Rather than face homelessness and eviction, a Canadian man requested to be legally euthanized in Canada.
When the house where he lived went up for sale, 54-year-old Amir Farsoud applied for the extreme measure of ending his life. It was at that moment that he decided to take action. With his debilitating and untreatable back pain, Farsoud qualified for Canada’s controversial program called MAID (medical assistance in dying program.)
Since Farsoud suffers from chronic back pain, which makes him debilitated, he figured he should end his life the easy way since he was likely to die on the streets anyway. He said, ‘I know, in my present health condition, I wouldn’t survive it anyway. It wouldn’t be at all dignified waiting, so if that becomes my two options, it’s pretty much a no-brainer.”
In her view, MAID was not designed for this purpose, said bioethicist Kerry Bowman from the University of Toronto told City News, “I worry about this because it is people living with disability, people living with pain, people living in poverty, that are requesting medical assistance in dying, not because of the physical experience they’re going through, but because of the social circumstances themselves and this is wrong. It’s really a very terrible thing.”
As a result of Canada’s social services failing to support Farsoud, his decision was not driven by pain but rather by the prospect of homelessness.
MAID had accepted one of the two signatures required to accept Farsoud into their program, and he only needed one more signature, according to City News.
With all of the plans put in motion, an unlikely turn of events changed Farsoud’s mind.
After his story broke in Canada, a GoFundMe page set up by a stranger raised over $60,000 in donations.
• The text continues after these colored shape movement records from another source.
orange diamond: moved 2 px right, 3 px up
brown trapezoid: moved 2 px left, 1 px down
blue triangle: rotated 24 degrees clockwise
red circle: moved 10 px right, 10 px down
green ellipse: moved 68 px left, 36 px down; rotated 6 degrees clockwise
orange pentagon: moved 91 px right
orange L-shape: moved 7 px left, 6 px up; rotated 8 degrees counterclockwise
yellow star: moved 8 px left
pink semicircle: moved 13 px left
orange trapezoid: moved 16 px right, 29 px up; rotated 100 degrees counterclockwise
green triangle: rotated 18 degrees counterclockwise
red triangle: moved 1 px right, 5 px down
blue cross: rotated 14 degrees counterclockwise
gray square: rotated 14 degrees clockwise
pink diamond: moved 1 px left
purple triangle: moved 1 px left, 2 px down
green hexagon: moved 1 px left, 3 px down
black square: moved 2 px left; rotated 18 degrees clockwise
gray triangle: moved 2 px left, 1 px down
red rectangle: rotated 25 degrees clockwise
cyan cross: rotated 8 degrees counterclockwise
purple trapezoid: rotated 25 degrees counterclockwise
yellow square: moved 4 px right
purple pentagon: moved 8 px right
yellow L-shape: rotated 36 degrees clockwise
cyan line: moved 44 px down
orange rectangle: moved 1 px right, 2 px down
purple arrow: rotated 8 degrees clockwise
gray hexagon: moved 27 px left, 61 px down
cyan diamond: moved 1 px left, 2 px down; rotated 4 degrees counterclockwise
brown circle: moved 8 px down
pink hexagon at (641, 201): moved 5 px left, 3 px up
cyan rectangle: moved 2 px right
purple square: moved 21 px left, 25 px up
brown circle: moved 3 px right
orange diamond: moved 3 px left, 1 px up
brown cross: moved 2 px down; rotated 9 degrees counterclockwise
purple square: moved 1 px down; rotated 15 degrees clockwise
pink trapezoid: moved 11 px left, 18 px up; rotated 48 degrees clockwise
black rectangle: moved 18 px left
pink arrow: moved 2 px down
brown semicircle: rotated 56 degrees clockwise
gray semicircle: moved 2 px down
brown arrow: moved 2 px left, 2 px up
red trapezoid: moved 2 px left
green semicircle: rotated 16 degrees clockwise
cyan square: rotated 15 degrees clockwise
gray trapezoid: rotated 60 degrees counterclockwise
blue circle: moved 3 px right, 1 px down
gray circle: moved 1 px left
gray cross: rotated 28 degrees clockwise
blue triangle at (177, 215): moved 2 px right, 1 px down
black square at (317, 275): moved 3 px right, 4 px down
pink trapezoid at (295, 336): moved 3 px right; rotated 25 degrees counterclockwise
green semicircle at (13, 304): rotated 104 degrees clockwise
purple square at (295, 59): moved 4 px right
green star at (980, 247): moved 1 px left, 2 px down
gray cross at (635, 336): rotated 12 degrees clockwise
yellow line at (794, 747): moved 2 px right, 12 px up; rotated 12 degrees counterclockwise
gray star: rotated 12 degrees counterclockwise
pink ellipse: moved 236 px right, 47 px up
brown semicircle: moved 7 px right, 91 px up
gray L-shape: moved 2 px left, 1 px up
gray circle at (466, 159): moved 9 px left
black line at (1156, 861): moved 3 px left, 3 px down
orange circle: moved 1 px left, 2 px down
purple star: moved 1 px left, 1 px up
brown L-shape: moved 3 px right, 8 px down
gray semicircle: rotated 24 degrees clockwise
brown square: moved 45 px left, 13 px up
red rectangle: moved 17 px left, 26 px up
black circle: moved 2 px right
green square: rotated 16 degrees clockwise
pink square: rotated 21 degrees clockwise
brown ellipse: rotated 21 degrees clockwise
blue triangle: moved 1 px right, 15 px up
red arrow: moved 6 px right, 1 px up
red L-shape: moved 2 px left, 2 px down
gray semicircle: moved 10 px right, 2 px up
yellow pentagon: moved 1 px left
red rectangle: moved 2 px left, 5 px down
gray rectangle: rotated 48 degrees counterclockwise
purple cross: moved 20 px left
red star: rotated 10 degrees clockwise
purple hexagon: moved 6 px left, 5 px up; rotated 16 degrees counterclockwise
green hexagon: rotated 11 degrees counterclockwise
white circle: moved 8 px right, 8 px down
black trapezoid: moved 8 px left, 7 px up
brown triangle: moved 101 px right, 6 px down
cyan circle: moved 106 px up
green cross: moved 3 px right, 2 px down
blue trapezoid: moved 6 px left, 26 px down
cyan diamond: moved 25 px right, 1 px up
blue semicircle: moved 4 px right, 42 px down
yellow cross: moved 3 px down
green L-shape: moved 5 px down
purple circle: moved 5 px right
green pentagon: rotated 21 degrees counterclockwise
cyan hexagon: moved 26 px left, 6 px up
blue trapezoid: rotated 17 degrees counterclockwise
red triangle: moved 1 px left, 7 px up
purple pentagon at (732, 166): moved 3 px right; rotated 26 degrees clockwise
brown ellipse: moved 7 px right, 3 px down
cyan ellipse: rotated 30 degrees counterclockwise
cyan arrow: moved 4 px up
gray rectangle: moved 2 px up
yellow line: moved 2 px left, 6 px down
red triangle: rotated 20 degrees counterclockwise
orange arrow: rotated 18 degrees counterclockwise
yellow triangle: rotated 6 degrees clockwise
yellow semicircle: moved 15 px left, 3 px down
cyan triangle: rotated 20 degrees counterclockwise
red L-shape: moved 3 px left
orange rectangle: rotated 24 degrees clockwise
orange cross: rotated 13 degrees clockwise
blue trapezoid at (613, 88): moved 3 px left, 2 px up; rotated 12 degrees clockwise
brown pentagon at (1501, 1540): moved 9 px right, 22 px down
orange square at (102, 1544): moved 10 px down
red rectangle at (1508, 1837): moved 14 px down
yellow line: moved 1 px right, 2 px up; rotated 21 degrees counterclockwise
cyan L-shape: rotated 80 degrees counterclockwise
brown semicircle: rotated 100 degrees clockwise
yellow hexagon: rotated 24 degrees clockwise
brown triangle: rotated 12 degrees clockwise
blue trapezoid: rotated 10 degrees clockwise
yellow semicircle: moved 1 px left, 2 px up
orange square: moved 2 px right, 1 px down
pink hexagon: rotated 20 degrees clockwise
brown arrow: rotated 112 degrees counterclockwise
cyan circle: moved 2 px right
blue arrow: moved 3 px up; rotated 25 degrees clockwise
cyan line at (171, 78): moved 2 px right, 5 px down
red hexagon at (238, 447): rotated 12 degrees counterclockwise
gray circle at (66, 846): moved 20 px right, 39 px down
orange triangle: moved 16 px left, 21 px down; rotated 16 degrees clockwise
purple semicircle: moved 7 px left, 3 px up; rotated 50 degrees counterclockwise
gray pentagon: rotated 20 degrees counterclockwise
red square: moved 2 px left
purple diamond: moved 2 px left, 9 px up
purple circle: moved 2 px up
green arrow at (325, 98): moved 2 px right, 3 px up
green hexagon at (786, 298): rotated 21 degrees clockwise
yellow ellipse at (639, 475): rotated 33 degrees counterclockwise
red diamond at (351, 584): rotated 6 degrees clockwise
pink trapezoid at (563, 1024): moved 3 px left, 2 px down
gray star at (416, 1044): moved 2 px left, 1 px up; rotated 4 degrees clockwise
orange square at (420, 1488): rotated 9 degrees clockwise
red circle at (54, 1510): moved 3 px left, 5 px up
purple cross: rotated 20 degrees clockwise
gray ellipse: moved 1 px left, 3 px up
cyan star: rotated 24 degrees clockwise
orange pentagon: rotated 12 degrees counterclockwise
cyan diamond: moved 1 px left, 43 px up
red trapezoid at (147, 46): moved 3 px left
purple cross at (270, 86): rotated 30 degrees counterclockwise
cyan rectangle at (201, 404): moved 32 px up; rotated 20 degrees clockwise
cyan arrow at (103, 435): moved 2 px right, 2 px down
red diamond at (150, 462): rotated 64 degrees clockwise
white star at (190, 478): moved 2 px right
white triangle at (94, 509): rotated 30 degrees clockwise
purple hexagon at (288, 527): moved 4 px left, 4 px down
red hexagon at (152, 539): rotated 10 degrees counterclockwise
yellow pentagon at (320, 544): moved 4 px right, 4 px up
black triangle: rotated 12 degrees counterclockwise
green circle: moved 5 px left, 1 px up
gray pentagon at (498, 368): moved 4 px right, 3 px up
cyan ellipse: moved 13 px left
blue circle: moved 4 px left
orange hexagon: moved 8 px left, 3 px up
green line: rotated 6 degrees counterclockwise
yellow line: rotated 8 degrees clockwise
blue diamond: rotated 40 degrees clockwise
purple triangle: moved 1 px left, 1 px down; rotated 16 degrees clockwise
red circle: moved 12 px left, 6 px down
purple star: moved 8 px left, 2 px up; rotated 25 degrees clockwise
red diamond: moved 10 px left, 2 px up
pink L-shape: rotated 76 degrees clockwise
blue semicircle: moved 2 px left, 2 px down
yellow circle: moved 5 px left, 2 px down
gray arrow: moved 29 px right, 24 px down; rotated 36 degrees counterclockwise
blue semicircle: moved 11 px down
It was enough to get him new housing and change his mind about suicide.
Farsoud stated when he was applying for euthanasia that he didn’t want to die, but he did not want to remain homeless. He said in an interview with City News, “I don’t want to die, but I don’t want to be homeless more than I don’t want to die.”
The law legalizing MAID in Canada was passed in 2016 with the intention of providing an option for those who were destined to die in the near future.
A new expansion was made in 2022 to include people with debilitating disabilities or pain, even if their lives were not in immediate danger.
Nevertheless, an anonymous woman set up a GoFundMe in Farsoud’s honor after his story made headlines. In addition to a roof over his head, the $60,000 was enough to make him change his mind about ending his life, as reported by The Daily Mail UK.
Farsoud told the outlet how the GoFundMe had changed him. He shared, “I’m a different person, The first time we spoke, I had nothing but darkness, misery, stress, and hopelessness. Now I have all the opposite of those things.”